Rows from a dataset:
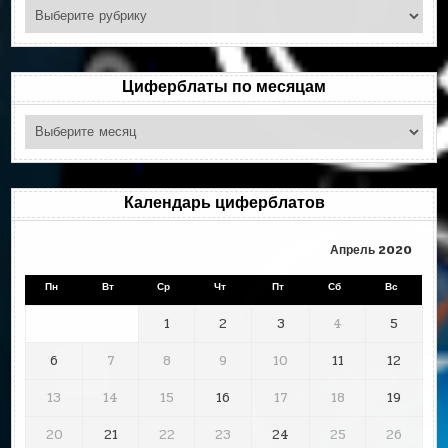
Поиск
по
рубрикам
Циферблаты по месяцам
Циферблаты
по
месяцам
Календарь циферблатов
Апрель 2020
Пн
Вт
Ср
Чт
Пт
Сб
Вс
1
2
3
4
5
6
7
8
9
10
11
12
13
14
15
16
17
18
19
20
21
22
23
24
25
26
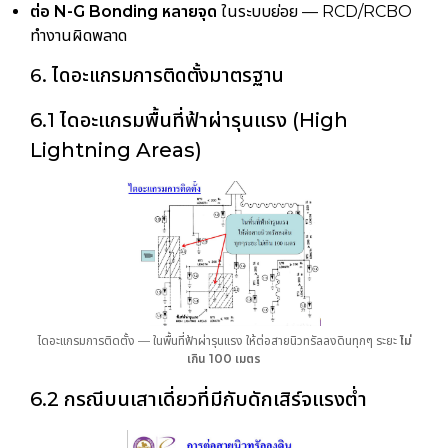
ต่อ N-G Bonding หลายจุด
ในระบบย่อย — RCD/RCBO
ทำงานผิดพลาด
6. ไดอะแกรมการติดตั้งมาตรฐาน
6.1 ไดอะแกรมพื้นที่ฟ้าผ่ารุนแรง (High
Lightning Areas)
ไดอะแกรมการติดตั้ง — ในพื้นที่ฟ้าผ่ารุนแรง ให้ต่อสายนิวทรัลลงดินทุกๆ ระยะ
ไม่
เกิน 100 เมตร
6.2 กรณีบนเสาเดี่ยวที่มีกับดักเสิร์จแรงต่ำ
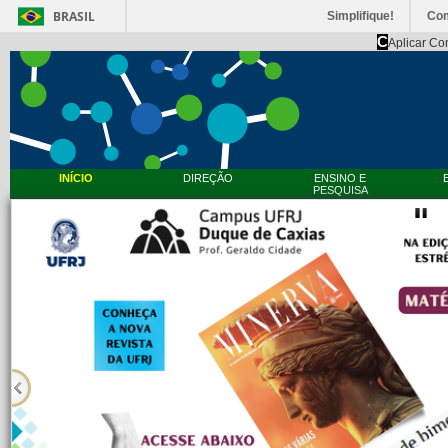
BRASIL
Simplifique!
Co
C
Aplicar Co
INÍCIO
DIREÇÃO
ENSINO E
PESQUISA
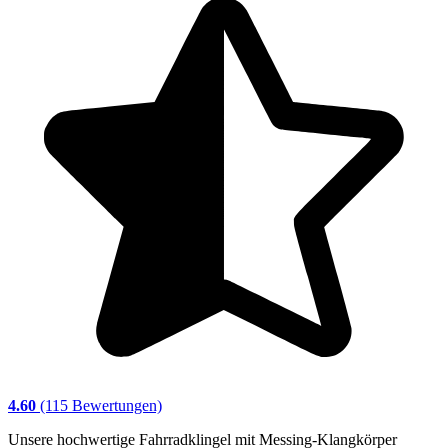
4.60
(115 Bewertungen)
Unsere hochwertige Fahrradklingel mit Messing-Klangkörper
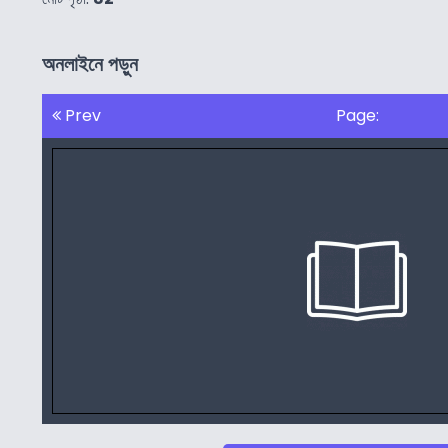
অনলাইনে পড়ুন
Prev
Page:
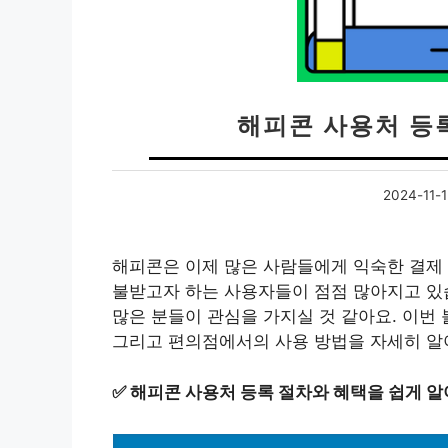
해피콘 사용처 등
2024-11-1
해피콘은 이제 많은 사람들에게 익숙한 결제 
불받고자 하는 사용자들이 점점 많아지고 있습
많은 분들이 관심을 가지실 것 같아요. 이번 
그리고 편의점에서의 사용 방법을 자세히 알
✅
해피콘 사용처 등록 절차와 혜택을 쉽게 알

Exercise brief: Count the lines in the rows above that contain the string "นแรง", and reply with that number alone.

Expected output: 2